Task details
Can you put every line of the material into a numbered list, skipping blank lines and leaving the pictures out of your answer?

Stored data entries
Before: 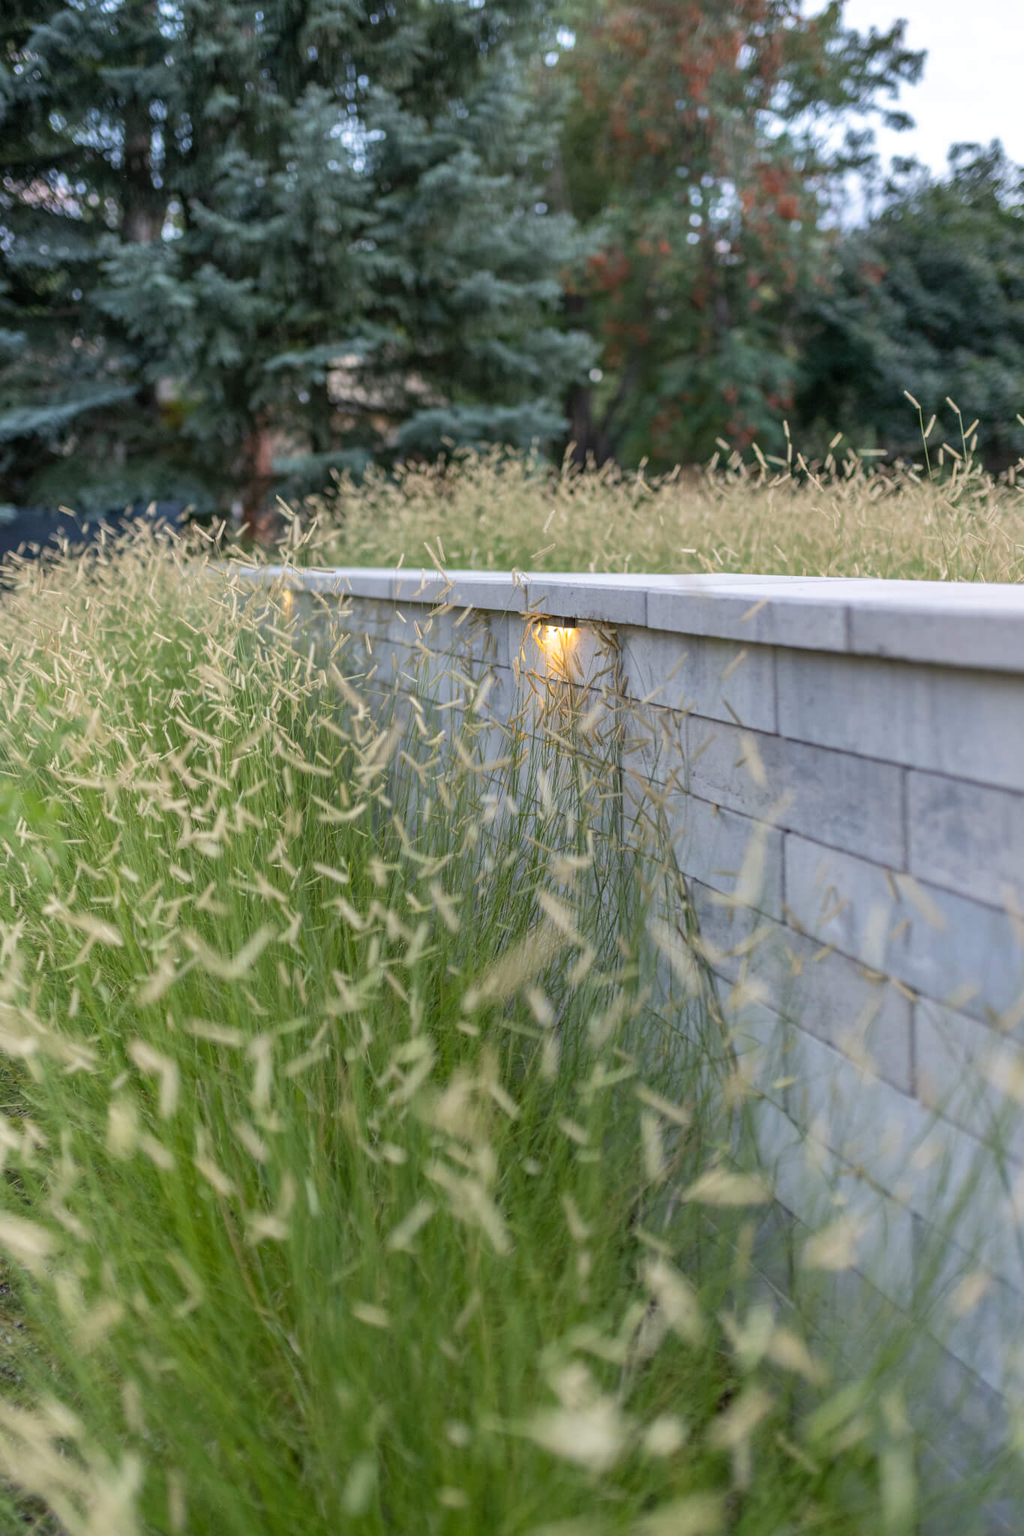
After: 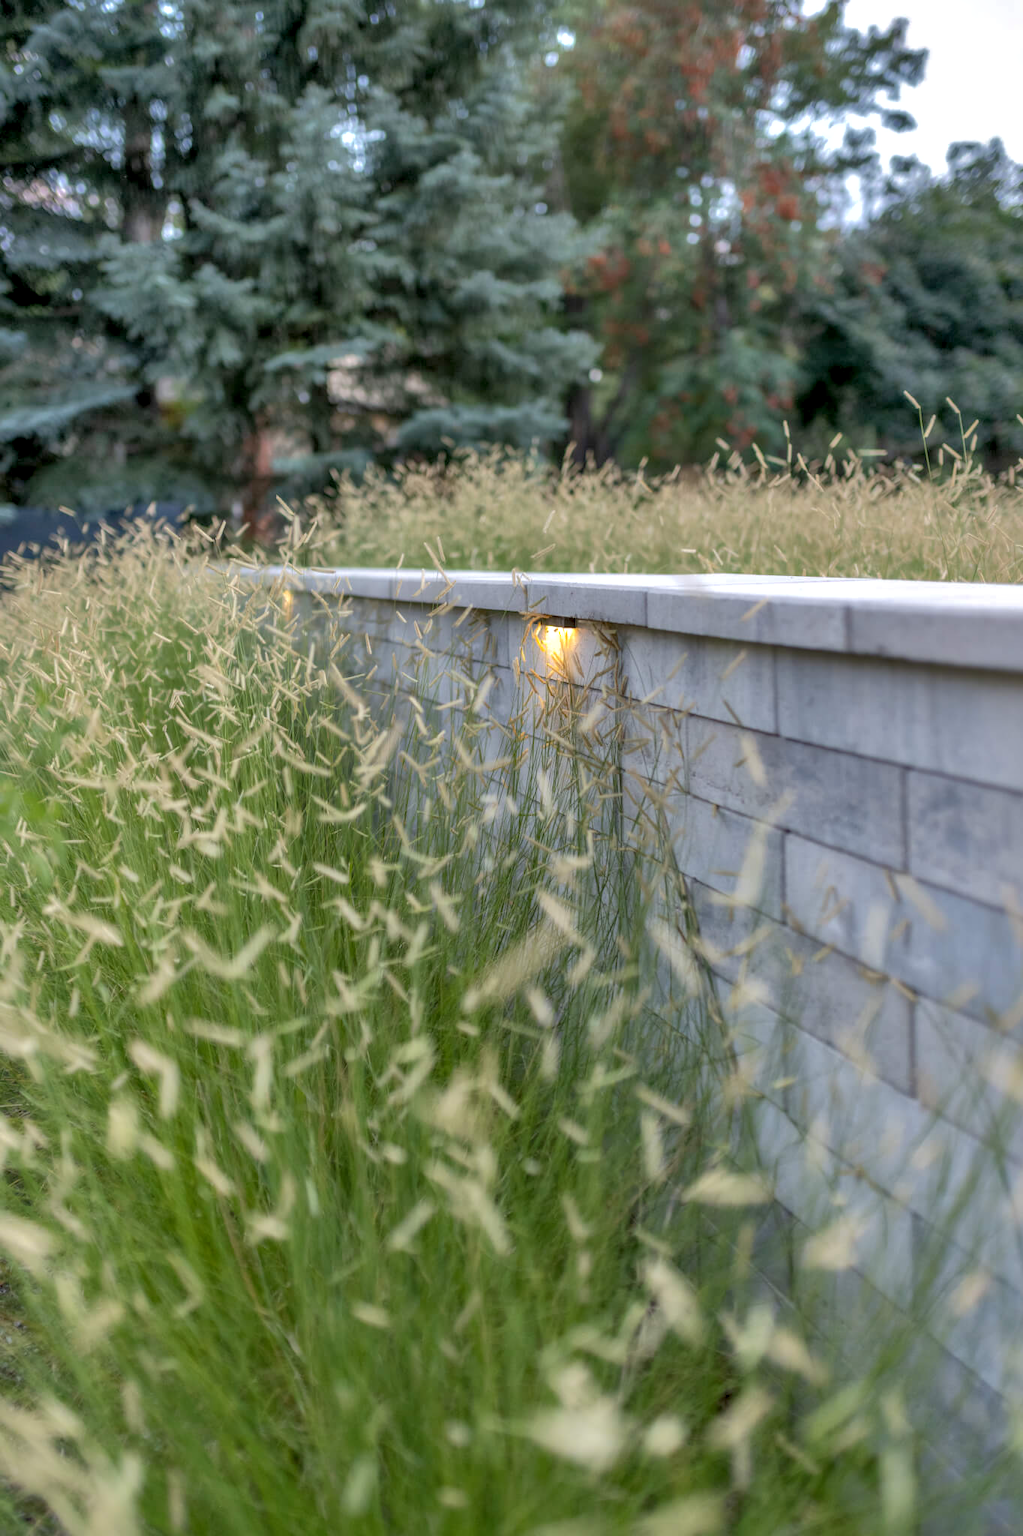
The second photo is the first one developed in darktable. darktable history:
contrast equalizer: y [[0.514, 0.573, 0.581, 0.508, 0.5, 0.5], [0.5 ×6], [0.5 ×6], [0 ×6], [0 ×6]]
shadows and highlights: shadows 60, highlights -60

Task solution
1. Before: 
2. After: 
3. The second photo is the first one developed in darktable. darktable history:
4. contrast equalizer: y [[0.514, 0.573, 0.581, 0.508, 0.5, 0.5], [0.5 ×6], [0.5 ×6], [0 ×6], [0 ×6]]
5. shadows and highlights: shadows 60, highlights -60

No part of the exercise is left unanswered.